Thursday, May 30, 2013

Tracking Reactions? AFM FTW

Thanks to @slugnads at Wired for pointing out this story!
Update 5/31/13 - Derek's also got a great review going at Pipeline.

Remember 2009, when you gasped for a moment at the beautiful IBM structure of pentacene

Credit: BBC News | IBM | Science
In 2012, just in time for the 2012 London Olympics, the same team helped to image "olympicene."

Credit: BBC | IBM
And now, just 5 months into 2013, a team of researchers from UC-Berkeley / LBNL and several physics institutes in Spain have watched cyclizations occur on silver surfaces, using AFM tips to detect the ghostly products in stunning resolution:

Credit: Science | LBNL | UC-Berkeley | Wired
HOLY. COW.

As if this couldn't sound any more amazing, the researchers were able to predict and visualize several products previously predicted by theory, but never directly observed (stabilized diradicals, anyone?).

Problem requirements:
Can you continue the blog post above on watching reactions with AFM, picking up after its last sentence?

Recorded data:
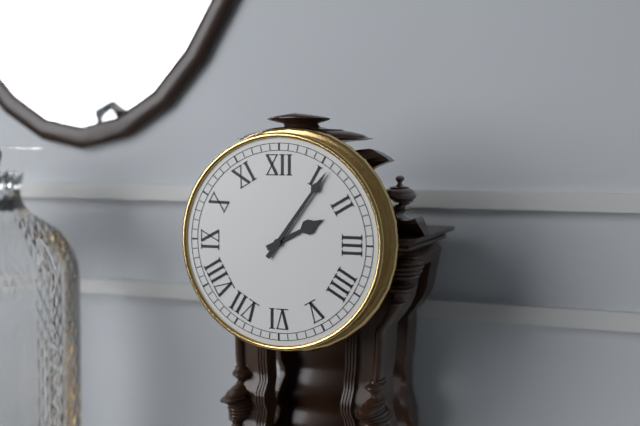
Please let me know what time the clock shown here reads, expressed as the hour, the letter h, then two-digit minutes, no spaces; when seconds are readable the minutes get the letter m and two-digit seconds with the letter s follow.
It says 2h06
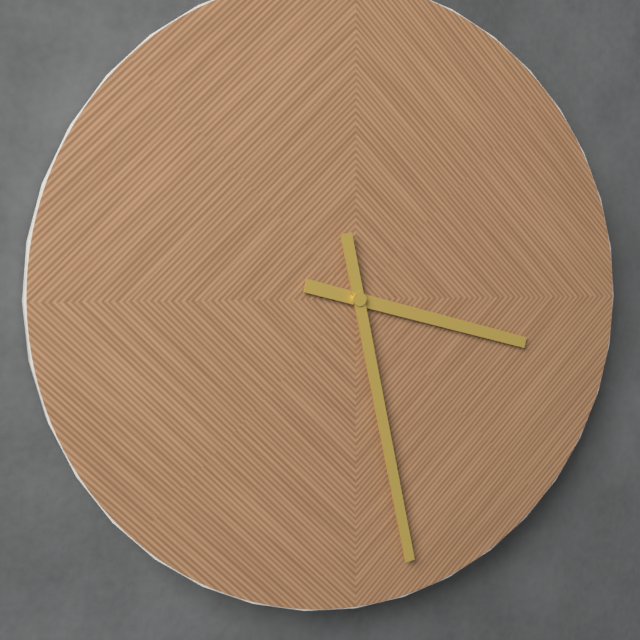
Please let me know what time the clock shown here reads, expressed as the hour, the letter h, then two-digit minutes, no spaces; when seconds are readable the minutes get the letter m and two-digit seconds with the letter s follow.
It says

Task response:
So, will this be a standard technique for the practicing chemist? I'm guessing not for quite a few years, since the hardware involved still isn't commonplace, and the technique probably works best at prohibitively high dilutions with flat molecules. Med chem? Sure, you could watch a Suzuki coupling occur, or watch a Cope rearrangement, but for "3D" molecules (read: alkaloids, vitamins, sugars, etc...) I think NMR and X-ray crystallography will still be your best bets. 

But to paraphrase the futurists, predictions ironically suffer from poor foresight - after all, just over a month ago, a Japanese group disclosed how to take on-demand crystal structures of just about anything. So, I'm sure someone will invent a "rugged" surface capable of guiding the AFM tip around points and curves to monitor, say, real-time Pictet-Spengler reactions. Can't wait!

6 comments:

  1. DANG. That's cool.

    Also, careful with that crystallography paper; every crystallographer in the department here is criticizing that paper. Their real achievement was carefully disguising its (apparently severe) limitations.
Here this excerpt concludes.